Crystal structure and theoretical investigation of the configurations of 1,3‐dichloro‐1,3‐diazetidine‐2,4‐dione and 1,3‐bis(trimethylsilyl)‐1,3‐diazetidine‐2,4‐dione

Abstract

AbstractCrystal structures of 1,3‐dichloro‐1,3‐diazetidine‐2,4‐dione (1) and the hitherto unknown compound 1,3‐bis(trimethylsilyl)‐1,3‐diazetidine‐2,4‐dione (2) have been determined by X‐‐ray crystallography: 1: (CINCO)2, Mr = 154.94, T = 295 K, orthorhombic, Pbca, a = 7.699(1), b = 6.706(1), c = 10.598(2) Å, V = 547.2(2) Å3, Z = 4, dx = 1.881 g/cm3, μ = 10.9 cm−1, R = 3.14%, Rw = 2.82% (660 observations, 38 parameters). 2: [(CH3)3SiNCO]2, Mr = 230.41, T = 100 K, monoclinic, I2/a, a = 20.257(2), b = 6.416(1), c = 21.260(3) Å, β = 101.29(1)°, V = 2709.7(6) Å3, Z = 8, dx = 1.130 g/cm3, μ = 2.4 cm−1, R = 4.86%, Rw = 4.39% (2375 observations, 151 parameters). In both compounds, the symmetry of the (XNCO)2 framework (X = Cl, Si) was determined to be nearly C2h with trans configuration of the exocyclic X atoms. Extreme values were observed for the angles between the ring plane and the exocyclic N–X bonds: 32.5(1)° in 1 and 2.5(2)° and 0.8(2)° in 2, respectively.
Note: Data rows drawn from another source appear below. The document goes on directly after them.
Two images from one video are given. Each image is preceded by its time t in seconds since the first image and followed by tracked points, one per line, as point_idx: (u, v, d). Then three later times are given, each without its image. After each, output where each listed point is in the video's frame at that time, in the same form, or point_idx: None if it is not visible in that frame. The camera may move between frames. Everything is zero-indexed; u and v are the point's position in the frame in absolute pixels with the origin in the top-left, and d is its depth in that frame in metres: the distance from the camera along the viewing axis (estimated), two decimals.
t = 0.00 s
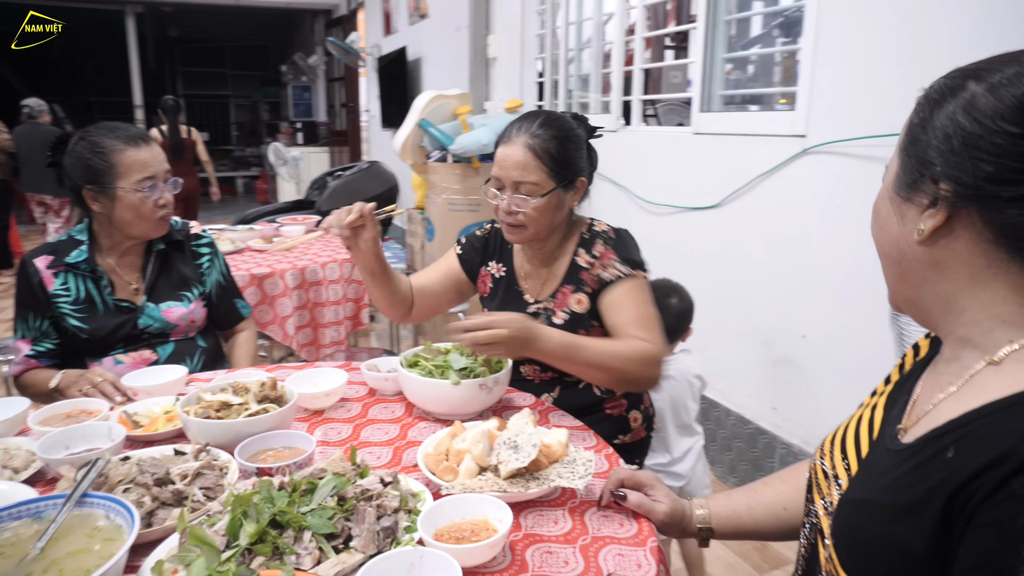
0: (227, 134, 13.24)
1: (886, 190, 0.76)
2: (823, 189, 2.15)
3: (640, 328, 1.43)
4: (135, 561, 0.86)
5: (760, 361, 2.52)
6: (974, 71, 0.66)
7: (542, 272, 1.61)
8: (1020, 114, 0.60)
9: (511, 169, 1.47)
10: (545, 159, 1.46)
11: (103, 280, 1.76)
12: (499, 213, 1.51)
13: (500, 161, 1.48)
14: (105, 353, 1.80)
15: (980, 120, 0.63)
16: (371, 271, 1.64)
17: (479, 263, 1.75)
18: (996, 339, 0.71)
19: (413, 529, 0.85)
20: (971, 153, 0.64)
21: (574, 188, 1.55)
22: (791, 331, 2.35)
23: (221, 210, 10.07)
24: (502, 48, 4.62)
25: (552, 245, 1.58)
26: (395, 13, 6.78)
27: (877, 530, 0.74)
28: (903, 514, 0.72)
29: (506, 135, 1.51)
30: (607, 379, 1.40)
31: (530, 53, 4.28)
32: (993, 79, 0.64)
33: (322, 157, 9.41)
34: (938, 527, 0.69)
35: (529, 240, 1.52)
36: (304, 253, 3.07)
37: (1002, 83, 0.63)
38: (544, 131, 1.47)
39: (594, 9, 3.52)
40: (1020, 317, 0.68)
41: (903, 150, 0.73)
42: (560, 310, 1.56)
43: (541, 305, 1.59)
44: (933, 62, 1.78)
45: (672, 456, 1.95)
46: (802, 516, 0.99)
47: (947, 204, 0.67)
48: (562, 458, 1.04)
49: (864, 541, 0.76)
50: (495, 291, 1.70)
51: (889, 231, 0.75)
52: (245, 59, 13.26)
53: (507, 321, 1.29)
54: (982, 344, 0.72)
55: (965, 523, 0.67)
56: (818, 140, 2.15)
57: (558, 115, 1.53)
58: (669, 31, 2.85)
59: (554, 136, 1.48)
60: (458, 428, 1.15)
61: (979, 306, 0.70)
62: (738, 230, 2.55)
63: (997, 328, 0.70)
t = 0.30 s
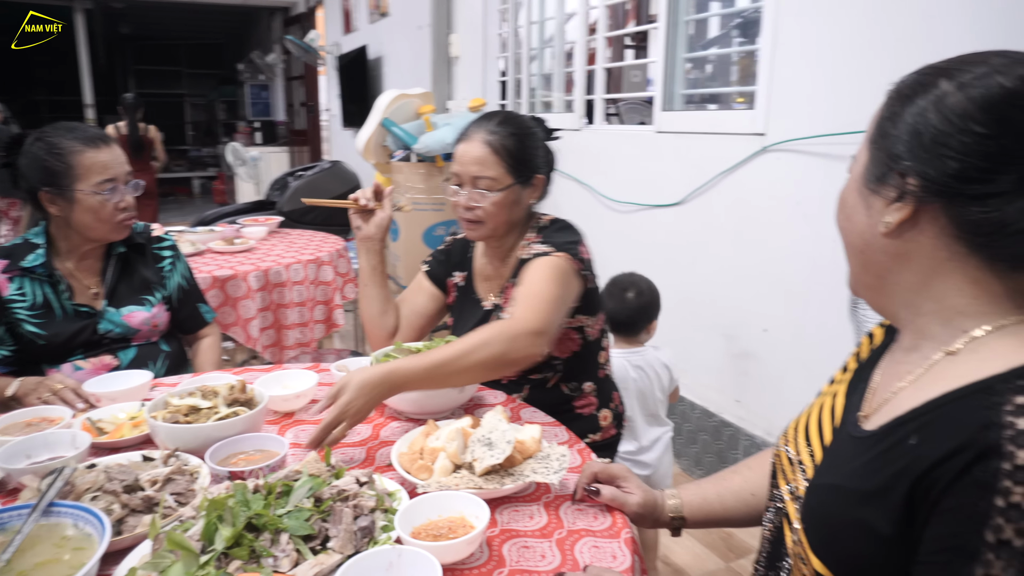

Quantum chemical procedures at various levels of theory (ab initio SCF and semi‐empirical PM3) applied to 1 revealed the possible appearance of two isomers, a lower energy trans form and a higher energy cis form (approx. 2.4 kcal/mol above trans) differing mainly in the spatial arrangement of the chlorine atoms. The calculations excluded a planar heavy‐atom configuration by missing a local energy minimum.